Saved data entries:
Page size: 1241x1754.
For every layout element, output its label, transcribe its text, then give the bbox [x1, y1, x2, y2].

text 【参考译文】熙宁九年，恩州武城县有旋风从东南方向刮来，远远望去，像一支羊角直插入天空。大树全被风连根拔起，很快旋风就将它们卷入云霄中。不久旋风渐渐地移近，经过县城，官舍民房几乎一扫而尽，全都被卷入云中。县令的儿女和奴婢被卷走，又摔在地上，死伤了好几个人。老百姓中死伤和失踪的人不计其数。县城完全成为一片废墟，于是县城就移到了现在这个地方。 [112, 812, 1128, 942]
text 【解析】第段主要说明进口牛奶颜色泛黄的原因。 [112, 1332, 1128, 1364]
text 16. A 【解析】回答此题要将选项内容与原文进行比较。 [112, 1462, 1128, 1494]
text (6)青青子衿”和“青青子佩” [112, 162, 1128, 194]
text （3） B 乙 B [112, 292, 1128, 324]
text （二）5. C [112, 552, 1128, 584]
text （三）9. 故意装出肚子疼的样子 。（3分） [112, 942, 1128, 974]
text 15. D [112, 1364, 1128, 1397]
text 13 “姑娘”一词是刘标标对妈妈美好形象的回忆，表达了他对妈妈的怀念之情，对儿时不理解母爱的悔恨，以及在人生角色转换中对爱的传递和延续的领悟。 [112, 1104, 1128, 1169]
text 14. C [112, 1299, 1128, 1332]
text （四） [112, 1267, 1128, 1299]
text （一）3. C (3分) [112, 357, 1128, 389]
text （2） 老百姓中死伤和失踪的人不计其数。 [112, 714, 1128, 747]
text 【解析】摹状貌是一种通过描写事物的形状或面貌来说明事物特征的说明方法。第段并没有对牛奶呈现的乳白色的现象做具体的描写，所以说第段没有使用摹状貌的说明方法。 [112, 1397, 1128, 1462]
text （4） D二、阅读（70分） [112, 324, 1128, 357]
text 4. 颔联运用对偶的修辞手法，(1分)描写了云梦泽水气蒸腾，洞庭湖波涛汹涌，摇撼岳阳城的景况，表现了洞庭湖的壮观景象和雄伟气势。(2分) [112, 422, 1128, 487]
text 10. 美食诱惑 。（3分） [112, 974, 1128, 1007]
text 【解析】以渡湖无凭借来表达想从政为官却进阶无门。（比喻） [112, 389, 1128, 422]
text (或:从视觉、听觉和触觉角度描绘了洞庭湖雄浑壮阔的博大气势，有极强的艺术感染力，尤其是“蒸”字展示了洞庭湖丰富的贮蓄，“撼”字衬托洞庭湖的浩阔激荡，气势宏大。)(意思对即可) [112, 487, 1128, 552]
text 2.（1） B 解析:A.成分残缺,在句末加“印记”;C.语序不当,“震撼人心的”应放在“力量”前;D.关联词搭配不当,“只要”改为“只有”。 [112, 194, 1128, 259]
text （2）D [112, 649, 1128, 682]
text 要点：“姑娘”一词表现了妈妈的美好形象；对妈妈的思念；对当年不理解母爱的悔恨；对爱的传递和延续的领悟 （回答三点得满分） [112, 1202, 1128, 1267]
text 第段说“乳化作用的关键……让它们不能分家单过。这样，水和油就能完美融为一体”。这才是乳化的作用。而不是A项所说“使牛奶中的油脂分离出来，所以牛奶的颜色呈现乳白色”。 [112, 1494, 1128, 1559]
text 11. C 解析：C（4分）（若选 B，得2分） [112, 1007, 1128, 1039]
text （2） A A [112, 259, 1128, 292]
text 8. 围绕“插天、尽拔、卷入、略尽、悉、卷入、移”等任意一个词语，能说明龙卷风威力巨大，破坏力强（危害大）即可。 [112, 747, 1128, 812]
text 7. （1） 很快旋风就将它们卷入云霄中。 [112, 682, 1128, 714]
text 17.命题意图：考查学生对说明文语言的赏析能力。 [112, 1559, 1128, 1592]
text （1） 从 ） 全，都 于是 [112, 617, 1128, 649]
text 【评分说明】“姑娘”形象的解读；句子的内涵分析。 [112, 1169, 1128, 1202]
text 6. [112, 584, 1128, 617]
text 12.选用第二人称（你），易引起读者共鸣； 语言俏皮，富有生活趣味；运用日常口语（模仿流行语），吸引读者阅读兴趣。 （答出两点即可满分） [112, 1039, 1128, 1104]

Exercise: Please copy each line of the entries in which the word "老百姓中死伤和失踪的人不计其数" shows up.

Task solution:
text 【参考译文】熙宁九年，恩州武城县有旋风从东南方向刮来，远远望去，像一支羊角直插入天空。大树全被风连根拔起，很快旋风就将它们卷入云霄中。不久旋风渐渐地移近，经过县城，官舍民房几乎一扫而尽，全都被卷入云中。县令的儿女和奴婢被卷走，又摔在地上，死伤了好几个人。老百姓中死伤和失踪的人不计其数。县城完全成为一片废墟，于是县城就移到了现在这个地方。 [112, 812, 1128, 942]
text （2） 老百姓中死伤和失踪的人不计其数。 [112, 714, 1128, 747]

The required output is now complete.